1 files changed, 57 insertions, 18 deletions
diff --git a/paper/loael.md b/paper/loael.md
index 9926bec..0ab2e1d 100644
--- a/paper/loael.md
+++ b/paper/loael.md
@@ -1,10 +1,8 @@
 ---
 author: |
-    Christoph Helma^1^, David Vorgrimmler^1^, Denis Gebele^1^, Martin Gütlein^2^, Benoit
-    Schilter^3^, Elena Lo Piparo^3^
+    Christoph Helma^1^, David Vorgrimmler^1^, Denis Gebele^1^, Martin Gütlein^2^, Benoit Schilter^3^, Elena Lo Piparo^3^
 title: |
-    Modeling Chronic Toxicity: A comparison of experimental variability with
-    read across predictions
+    Modeling Chronic Toxicity: A comparison of experimental variability with read across predictions
 include-before: ^1^ in silico toxicology gmbh,  Basel, Switzerland\newline^2^ Inst. f. Computer Science, Johannes Gutenberg Universität Mainz, Germany\newline^3^ Chemical Food Safety Group, Nestlé Research Center, Lausanne, Switzerland
 keywords: (Q)SAR, read-across, LOAEL
 date: \today
@@ -13,6 +11,9 @@ documentclass: achemso
 bibliography: references.bib
 bibliographystyle: achemso
 biblio-style: achemso
+output:
+  pdf_document:
+    fig_caption: yes
 ...
 
 Introduction
@@ -107,10 +108,11 @@ similarities.
 
 The chemical similarity between two compounds is expressed as the
 proportion between atom environments common in both structures and the
-total number of atom environments (Jaccard/Tanimoto index (1)).

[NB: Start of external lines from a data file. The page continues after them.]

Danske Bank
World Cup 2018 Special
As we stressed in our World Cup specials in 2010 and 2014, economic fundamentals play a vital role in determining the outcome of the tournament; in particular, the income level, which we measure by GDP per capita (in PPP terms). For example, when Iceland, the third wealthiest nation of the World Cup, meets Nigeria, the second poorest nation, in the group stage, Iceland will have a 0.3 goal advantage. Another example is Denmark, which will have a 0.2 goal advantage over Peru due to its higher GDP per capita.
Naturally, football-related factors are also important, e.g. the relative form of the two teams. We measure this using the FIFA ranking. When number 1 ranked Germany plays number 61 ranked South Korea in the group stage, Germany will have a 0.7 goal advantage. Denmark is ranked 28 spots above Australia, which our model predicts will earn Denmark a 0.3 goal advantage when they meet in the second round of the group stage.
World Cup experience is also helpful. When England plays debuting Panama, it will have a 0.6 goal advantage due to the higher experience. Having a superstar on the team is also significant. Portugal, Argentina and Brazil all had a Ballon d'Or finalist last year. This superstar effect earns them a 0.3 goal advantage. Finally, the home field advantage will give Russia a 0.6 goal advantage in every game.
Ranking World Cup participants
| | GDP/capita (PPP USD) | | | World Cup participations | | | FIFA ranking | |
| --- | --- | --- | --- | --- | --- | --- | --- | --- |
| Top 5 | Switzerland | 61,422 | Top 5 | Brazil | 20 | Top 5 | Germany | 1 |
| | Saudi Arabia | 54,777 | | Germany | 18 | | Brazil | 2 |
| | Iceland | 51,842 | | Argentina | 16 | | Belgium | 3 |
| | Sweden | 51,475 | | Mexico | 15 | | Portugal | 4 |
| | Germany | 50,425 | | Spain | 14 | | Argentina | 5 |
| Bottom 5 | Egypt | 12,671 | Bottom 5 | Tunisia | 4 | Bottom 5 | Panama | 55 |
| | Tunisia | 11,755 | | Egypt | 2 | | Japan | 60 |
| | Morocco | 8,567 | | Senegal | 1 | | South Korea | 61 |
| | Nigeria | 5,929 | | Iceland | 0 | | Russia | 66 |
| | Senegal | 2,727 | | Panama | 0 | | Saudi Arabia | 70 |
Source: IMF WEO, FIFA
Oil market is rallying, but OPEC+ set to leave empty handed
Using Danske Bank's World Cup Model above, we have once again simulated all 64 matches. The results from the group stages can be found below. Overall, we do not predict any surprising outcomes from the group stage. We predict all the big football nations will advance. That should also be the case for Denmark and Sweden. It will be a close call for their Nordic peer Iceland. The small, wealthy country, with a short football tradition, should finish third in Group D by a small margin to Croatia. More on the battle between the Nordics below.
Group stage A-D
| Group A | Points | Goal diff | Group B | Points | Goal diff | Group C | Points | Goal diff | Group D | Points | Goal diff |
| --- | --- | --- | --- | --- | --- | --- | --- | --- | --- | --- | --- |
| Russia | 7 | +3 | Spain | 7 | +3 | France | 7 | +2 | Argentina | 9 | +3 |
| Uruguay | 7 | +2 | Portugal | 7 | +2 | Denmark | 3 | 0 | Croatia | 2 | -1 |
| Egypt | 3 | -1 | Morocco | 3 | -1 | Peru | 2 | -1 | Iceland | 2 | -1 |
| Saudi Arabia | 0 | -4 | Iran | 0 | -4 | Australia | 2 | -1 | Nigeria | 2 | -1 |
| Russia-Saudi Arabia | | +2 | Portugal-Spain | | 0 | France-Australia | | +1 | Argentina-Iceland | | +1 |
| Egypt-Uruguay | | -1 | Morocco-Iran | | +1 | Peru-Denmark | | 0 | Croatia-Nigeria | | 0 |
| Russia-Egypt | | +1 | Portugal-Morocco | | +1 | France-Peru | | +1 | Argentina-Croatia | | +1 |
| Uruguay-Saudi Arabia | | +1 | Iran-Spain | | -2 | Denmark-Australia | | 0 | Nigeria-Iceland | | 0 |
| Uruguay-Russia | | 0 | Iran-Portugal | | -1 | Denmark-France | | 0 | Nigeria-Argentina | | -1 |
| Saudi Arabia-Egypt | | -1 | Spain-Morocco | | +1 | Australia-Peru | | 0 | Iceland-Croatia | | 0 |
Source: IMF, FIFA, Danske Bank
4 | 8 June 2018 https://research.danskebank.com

+total number of atom environments (Jaccard/Tanimoto index, [@eq:jaccard]).
 
-(1) $sim = \frac{|A \cap B|}{|A \cup B|}$, $A$ atom environments of
-    compound A, $B$ atom environments of compound B.
+$$ sim = \frac{|A \cap B|}{|A \cup B|} $$ {#eq:jaccard}
+
+$A$ atom environments of compound A, $B$ atom environments of compound B.
 
 ### Local (Q)SAR models
 
@@ -158,14 +160,16 @@ FP3, OpenBabel FP4 and OpenBabel MACCS).
 
 Christoph
 
-Figure 1 shows the frequency of selected functional groups in both
+[@fig:fg] shows the frequency of selected functional groups in both
 datasets. A complete table for 138 functional groups from OpenBabel FP4
 fingerprints can be found in the appendix.
 
-![Frequency of functional groups.](functional-groups.pdf)
+![Frequency of functional groups.](functional-groups.pdf){#fig:fg}
 
 ### Experimental variability versus prediction uncertainty 
 
+
+
 Christoph
 
 Duplicated LOAEL values can be found in both datasets and there is a
@@ -175,40 +179,75 @@ substantial overlap of compounds, with LOAEL values in both datasets.
 
 The Mazzatorta dataset has 562 LOAEL values with 439 unique structures,
 the Swiss Federal Office dataset has 493 rat LOAEL values with 381
-unique structures. Figure 2 shows the intra-dataset variability, where
+unique structures. [@fig:intra] shows the intra-dataset variability, where
 each vertical line represents a single compound and each dot represents
 an individual LOAEL value. The experimental variance of LOAEL values is
 similar in both datasets (p-value: 0.48).
 
 [//]: # p-value: 0.4750771581019402
 
-![Intra dataset variability: Each vertical line represents a compound, dots are individual LOAEL values.](loael-dataset-comparison-all-compounds.pdf)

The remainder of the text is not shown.